## WHAT IS REQUIRED
Every line from the one containing "Figure 6. ( a" through the end of the listing below must be given again exactly, and nothing else; exclude pictures.

## AVAILABLE RECORDS
• • • • •
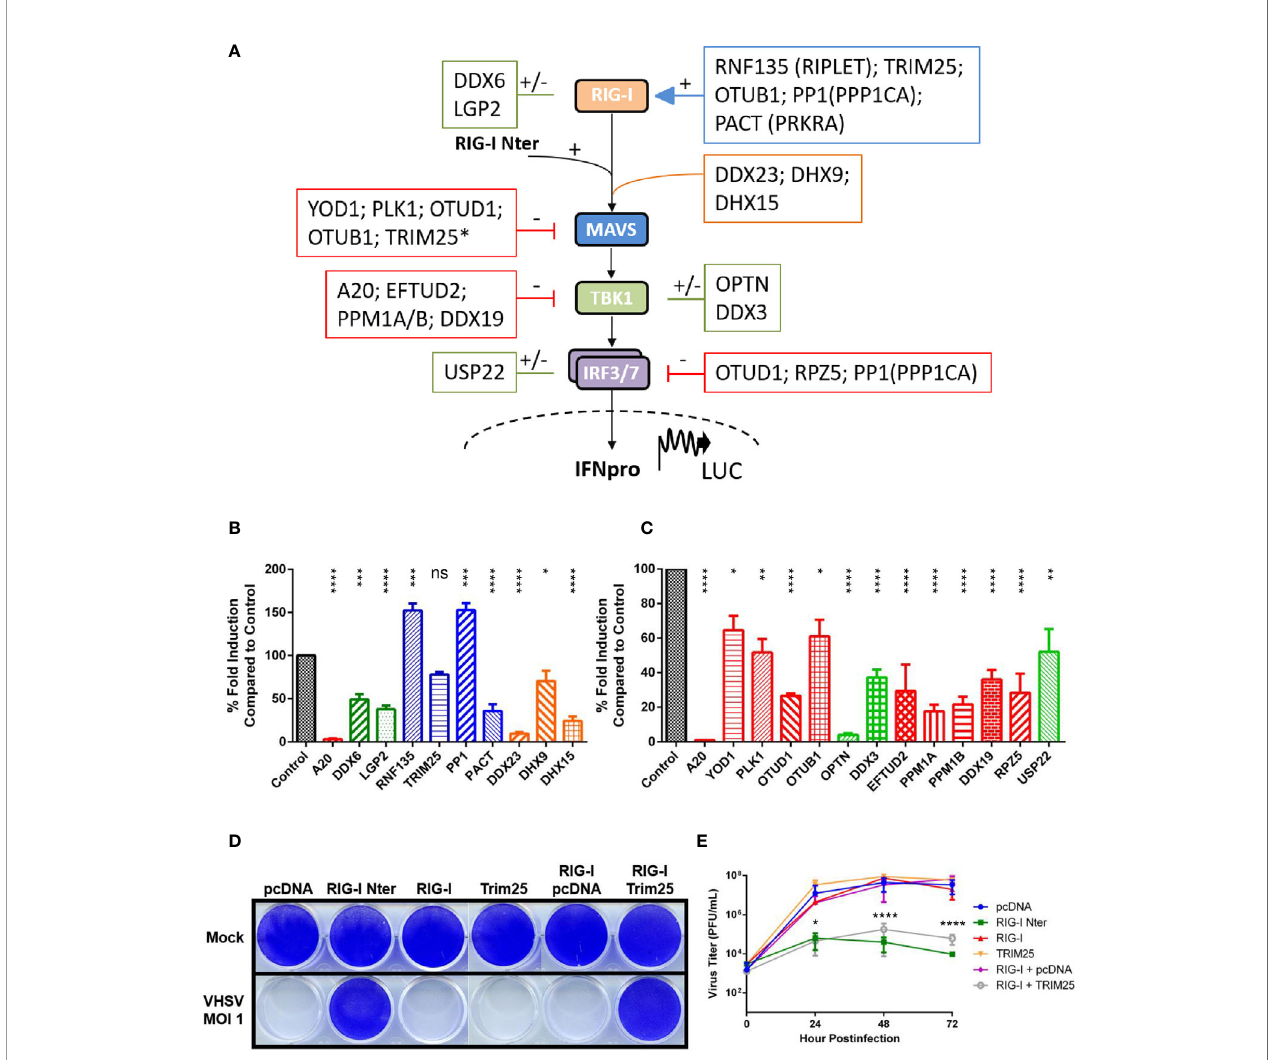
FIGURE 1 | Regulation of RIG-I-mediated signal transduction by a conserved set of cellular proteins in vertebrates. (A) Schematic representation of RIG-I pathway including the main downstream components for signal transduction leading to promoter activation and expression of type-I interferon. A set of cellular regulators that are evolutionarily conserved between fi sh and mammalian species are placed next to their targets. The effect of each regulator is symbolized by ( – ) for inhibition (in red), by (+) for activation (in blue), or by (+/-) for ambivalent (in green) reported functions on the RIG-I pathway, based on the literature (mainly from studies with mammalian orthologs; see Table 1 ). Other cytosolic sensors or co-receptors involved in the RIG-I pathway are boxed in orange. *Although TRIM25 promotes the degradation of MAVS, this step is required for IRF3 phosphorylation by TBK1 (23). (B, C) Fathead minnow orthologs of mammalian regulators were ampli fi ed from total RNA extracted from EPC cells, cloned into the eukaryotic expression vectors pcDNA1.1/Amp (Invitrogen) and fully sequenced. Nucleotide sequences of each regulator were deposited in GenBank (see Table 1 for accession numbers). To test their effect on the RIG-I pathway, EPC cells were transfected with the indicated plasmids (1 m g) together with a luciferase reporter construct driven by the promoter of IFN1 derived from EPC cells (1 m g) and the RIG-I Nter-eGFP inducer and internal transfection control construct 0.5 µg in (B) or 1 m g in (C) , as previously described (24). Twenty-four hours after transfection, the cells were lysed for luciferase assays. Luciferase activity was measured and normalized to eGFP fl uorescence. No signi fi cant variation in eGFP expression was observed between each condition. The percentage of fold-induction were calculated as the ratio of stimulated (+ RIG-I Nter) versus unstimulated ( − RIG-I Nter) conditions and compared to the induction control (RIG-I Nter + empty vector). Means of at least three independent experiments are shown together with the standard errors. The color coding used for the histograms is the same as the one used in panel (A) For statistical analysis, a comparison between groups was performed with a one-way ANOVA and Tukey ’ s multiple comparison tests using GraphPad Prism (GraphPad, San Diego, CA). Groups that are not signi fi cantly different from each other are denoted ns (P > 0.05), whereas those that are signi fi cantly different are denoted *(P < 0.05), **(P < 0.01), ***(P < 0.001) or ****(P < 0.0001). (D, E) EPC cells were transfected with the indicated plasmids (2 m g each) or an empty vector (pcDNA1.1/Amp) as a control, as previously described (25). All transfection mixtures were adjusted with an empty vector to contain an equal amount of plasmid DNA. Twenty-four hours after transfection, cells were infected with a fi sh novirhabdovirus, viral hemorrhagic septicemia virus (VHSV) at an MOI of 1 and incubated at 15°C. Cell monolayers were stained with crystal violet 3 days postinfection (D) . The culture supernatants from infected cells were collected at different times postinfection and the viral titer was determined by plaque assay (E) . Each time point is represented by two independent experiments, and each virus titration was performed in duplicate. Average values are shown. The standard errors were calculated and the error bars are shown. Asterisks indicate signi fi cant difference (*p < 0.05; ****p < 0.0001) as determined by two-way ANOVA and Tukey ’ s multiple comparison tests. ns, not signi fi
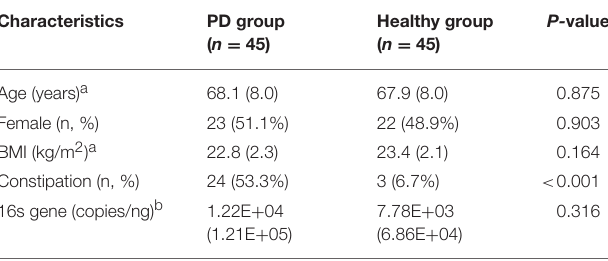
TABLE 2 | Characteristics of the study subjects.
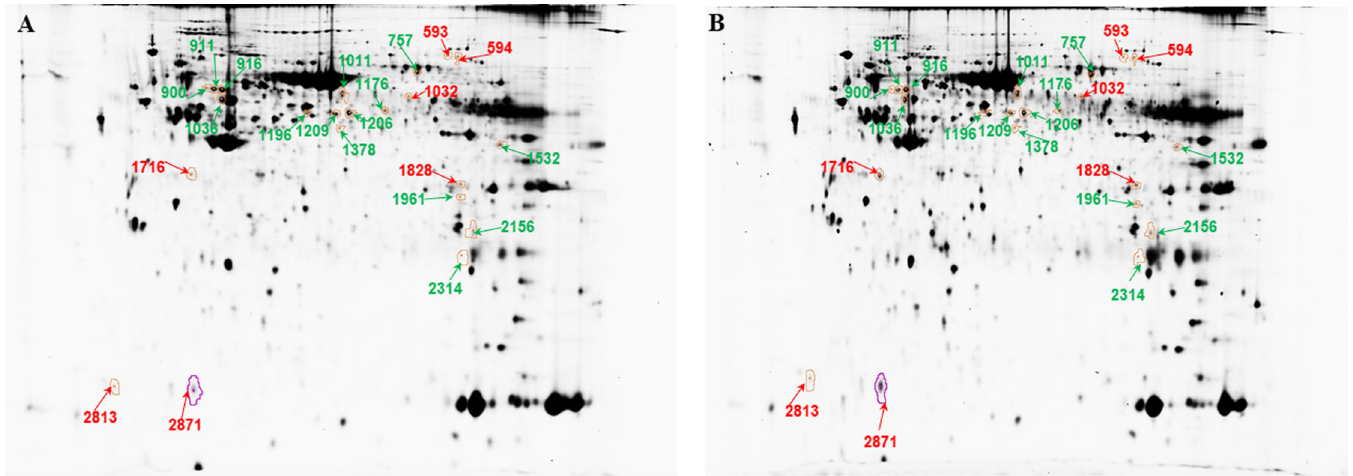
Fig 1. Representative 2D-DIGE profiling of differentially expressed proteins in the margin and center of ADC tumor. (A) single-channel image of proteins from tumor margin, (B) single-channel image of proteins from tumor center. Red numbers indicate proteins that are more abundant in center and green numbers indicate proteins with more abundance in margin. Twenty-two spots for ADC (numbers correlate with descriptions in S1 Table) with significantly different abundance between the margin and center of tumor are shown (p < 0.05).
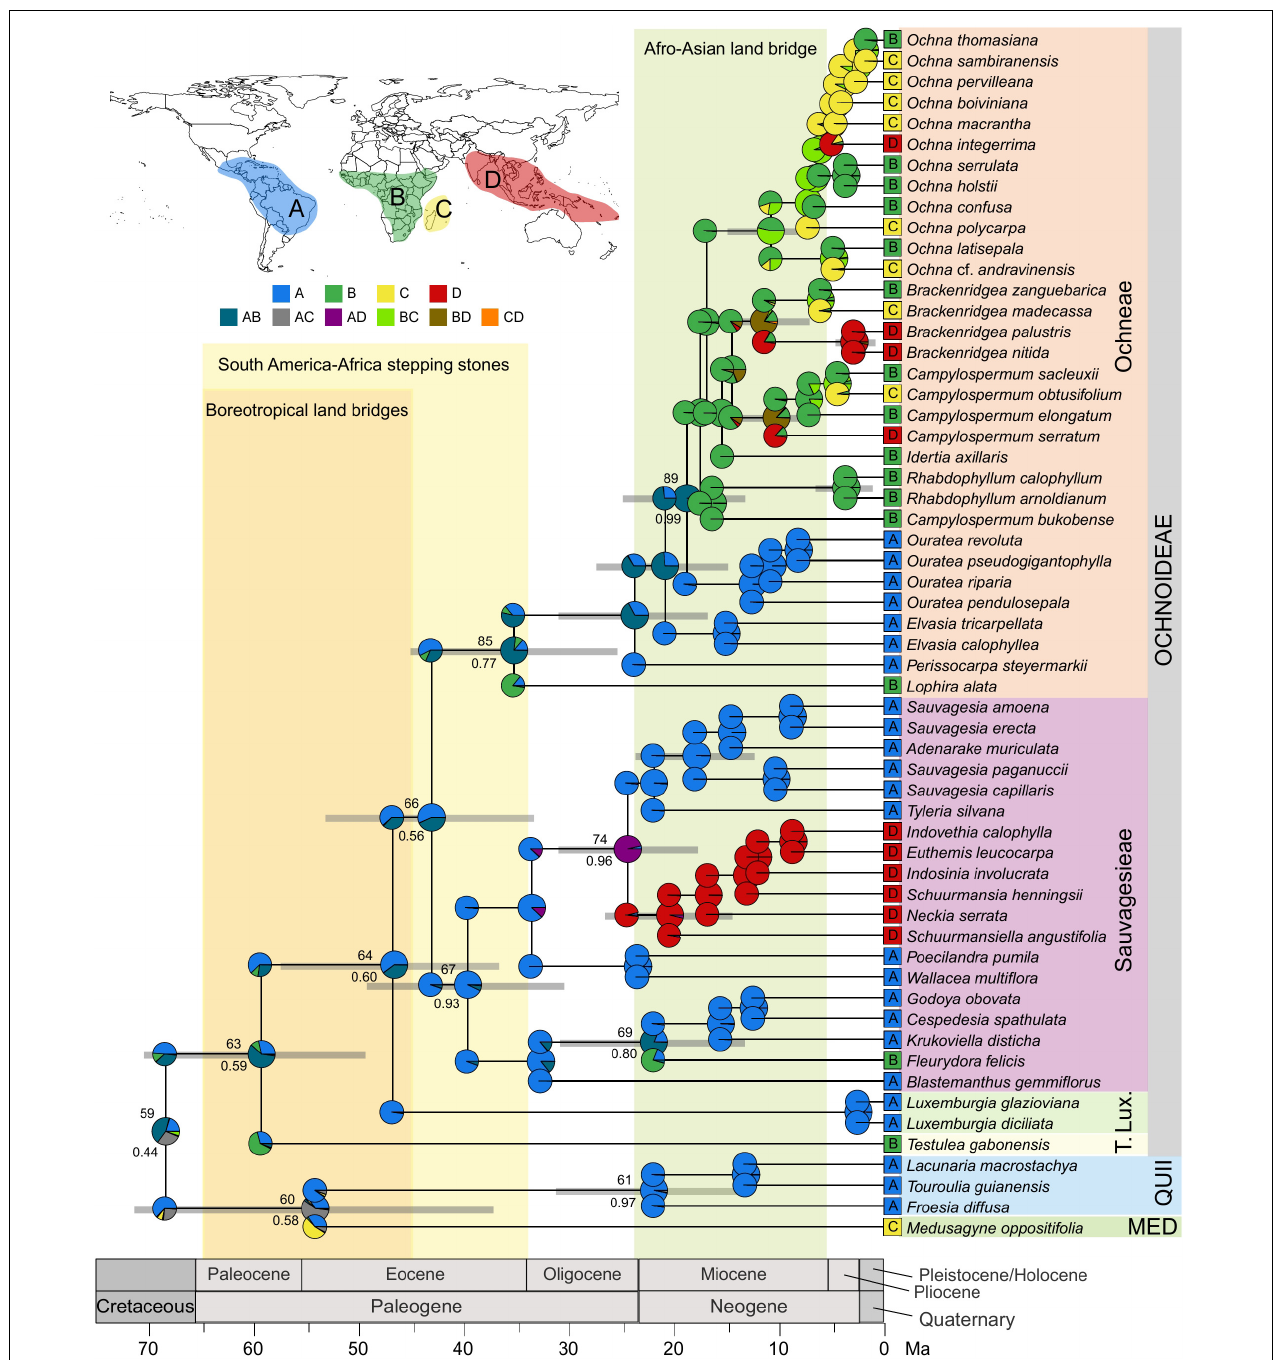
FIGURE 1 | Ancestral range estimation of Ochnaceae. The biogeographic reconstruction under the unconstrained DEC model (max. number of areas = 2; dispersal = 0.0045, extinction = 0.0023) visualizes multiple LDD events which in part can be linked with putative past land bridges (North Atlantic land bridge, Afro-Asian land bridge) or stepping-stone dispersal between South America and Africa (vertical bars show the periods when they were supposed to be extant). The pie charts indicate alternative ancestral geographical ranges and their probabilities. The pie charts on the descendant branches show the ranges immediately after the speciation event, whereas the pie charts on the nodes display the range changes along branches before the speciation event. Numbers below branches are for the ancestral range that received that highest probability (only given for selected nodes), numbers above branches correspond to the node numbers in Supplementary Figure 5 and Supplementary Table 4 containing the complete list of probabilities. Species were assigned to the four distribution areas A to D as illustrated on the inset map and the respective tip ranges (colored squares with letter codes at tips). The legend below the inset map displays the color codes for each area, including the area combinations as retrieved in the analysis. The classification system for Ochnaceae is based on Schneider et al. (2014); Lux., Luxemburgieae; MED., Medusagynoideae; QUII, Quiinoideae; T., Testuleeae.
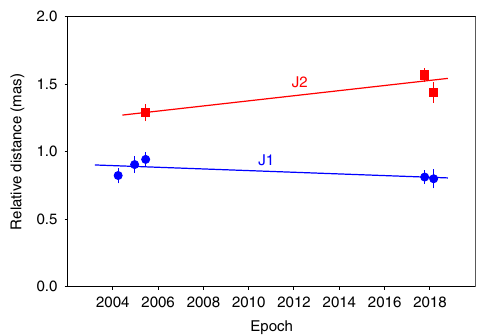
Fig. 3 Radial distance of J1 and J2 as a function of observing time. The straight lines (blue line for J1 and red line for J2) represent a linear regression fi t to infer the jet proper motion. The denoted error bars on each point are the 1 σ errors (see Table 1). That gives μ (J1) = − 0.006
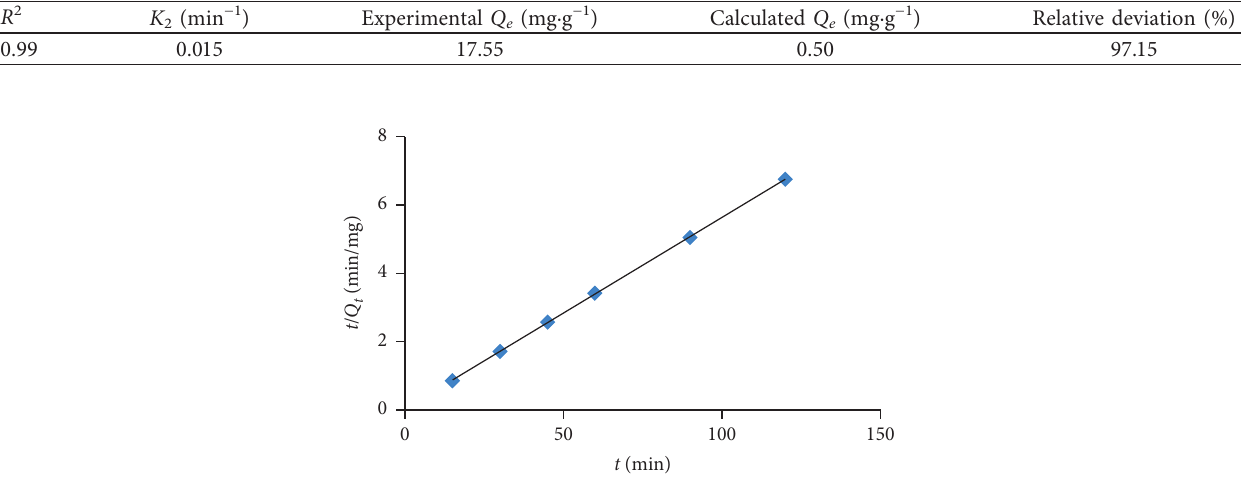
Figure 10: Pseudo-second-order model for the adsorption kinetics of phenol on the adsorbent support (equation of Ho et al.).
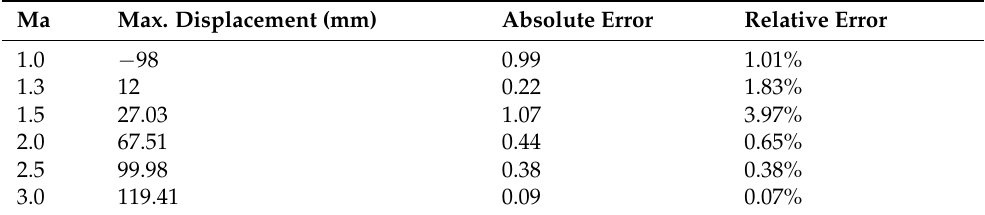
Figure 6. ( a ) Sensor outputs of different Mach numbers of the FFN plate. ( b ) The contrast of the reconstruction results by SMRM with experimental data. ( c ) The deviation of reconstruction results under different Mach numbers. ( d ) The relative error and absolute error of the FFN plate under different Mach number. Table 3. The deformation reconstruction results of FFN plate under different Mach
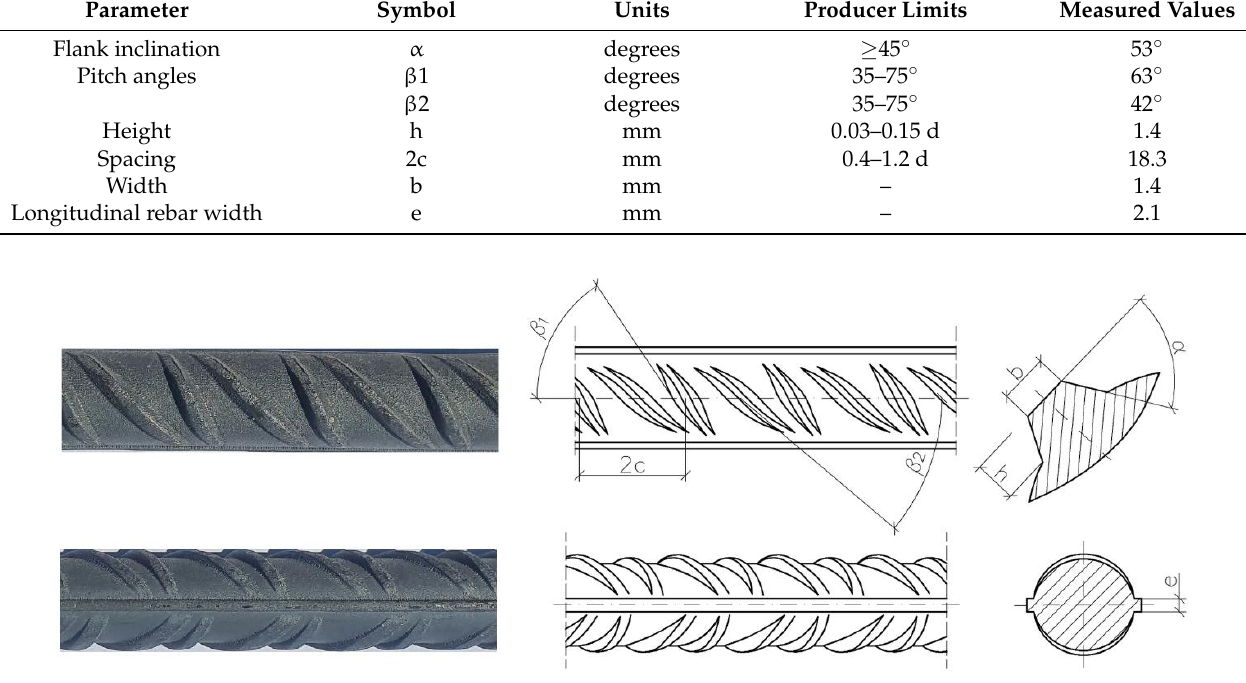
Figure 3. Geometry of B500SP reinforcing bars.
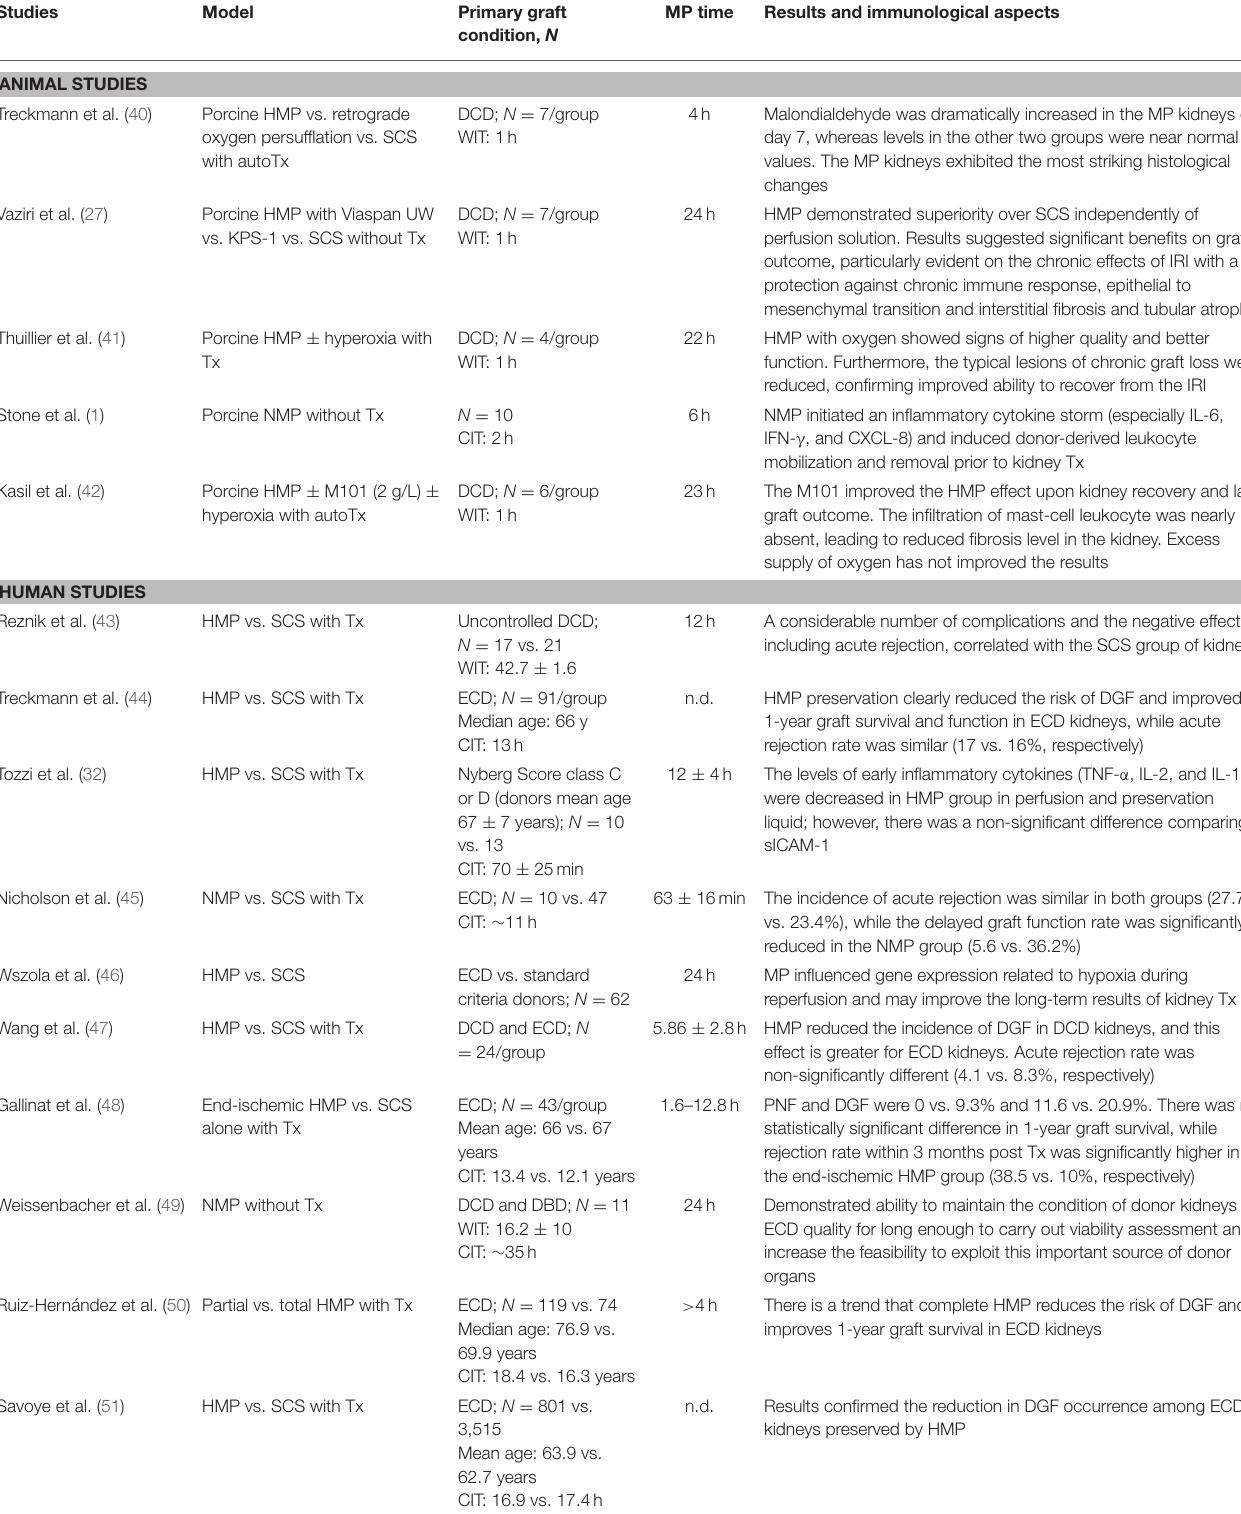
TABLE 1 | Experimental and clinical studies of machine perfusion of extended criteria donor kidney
• • • • •
## SOLUTION TO THIS TASK
Figure 6. ( a ) Sensor outputs of different Mach numbers of the FFN plate. ( b ) The contrast of the reconstruction results by SMRM with experimental data. ( c ) The deviation of reconstruction results under different Mach numbers. ( d ) The relative error and absolute error of the FFN plate under different Mach number. Table 3. The deformation reconstruction results of FFN plate under different Mach
Figure 3. Geometry of B500SP reinforcing bars.
TABLE 1 | Experimental and clinical studies of machine perfusion of extended criteria donor kidney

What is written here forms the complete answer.